*Enunciado*.
No texto sobre o IV Encontro Internacional, de que mesa-redonda os atingidos e atingidas participaram na tarde do sábado (08)?

*Trecho do texto*.
□ □ □ □ □ □ □
Análise de conjuntura continental marca segundo dia do IV Encontro Internacional
Representantes da África, Europa e Ásia apresentaram análises críticas sobre os impactos da crise climática e do modelo neoliberal em seus continentes, destacando a resistência dos povos e a necessidade de uma articulação global pela justiça ambiental e energética
Publicado 08/11/2025 - Actualizado 08/11/2025

Dando continuidade à programação do IV Encontro Internacional de Atingidos por Barragens e Crise Climática, atingidos e atingidas dos cinco continentes participaram, na tarde deste sábado (08), da mesa-redonda “Situação dos Continentes”, que teve como foco a análise de conjuntura política, econômica e ambiental em diferentes regiões do mundo.
□ □ □ □ □ □ □
*Registros contidos em um conjunto de dados*.
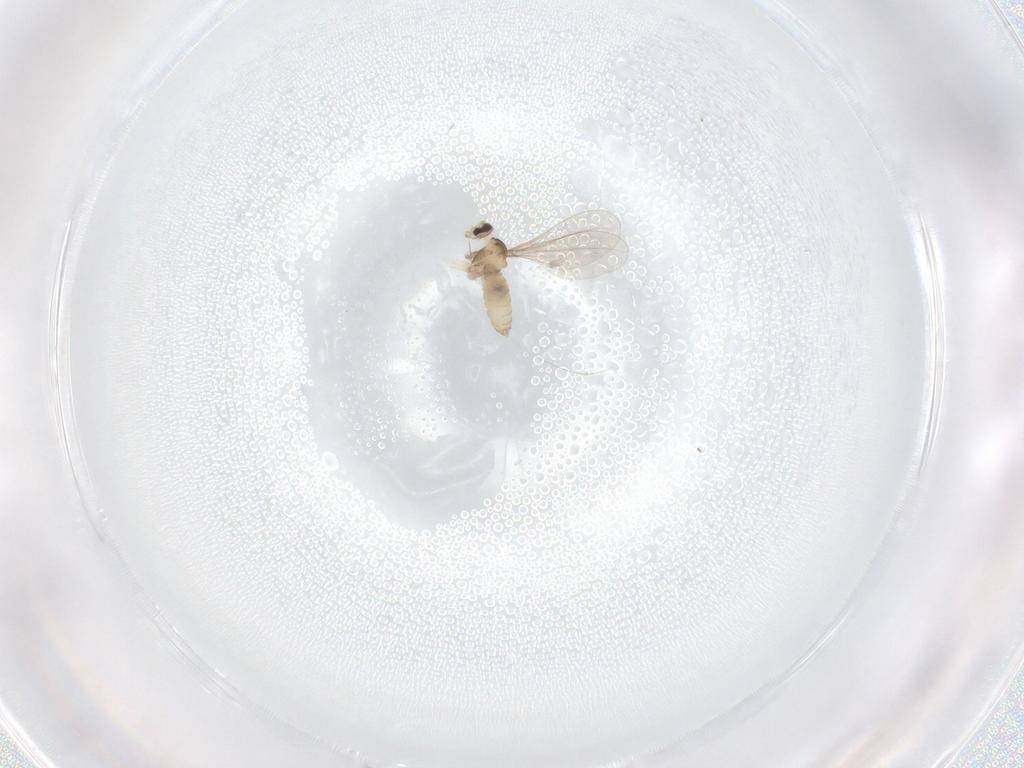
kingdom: Animalia
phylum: Arthropoda
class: Insecta
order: Diptera
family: Cecidomyiidae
□ □ □ □ □ □ □
*Resposta*.
Da mesa-redonda “Situação dos Continentes”.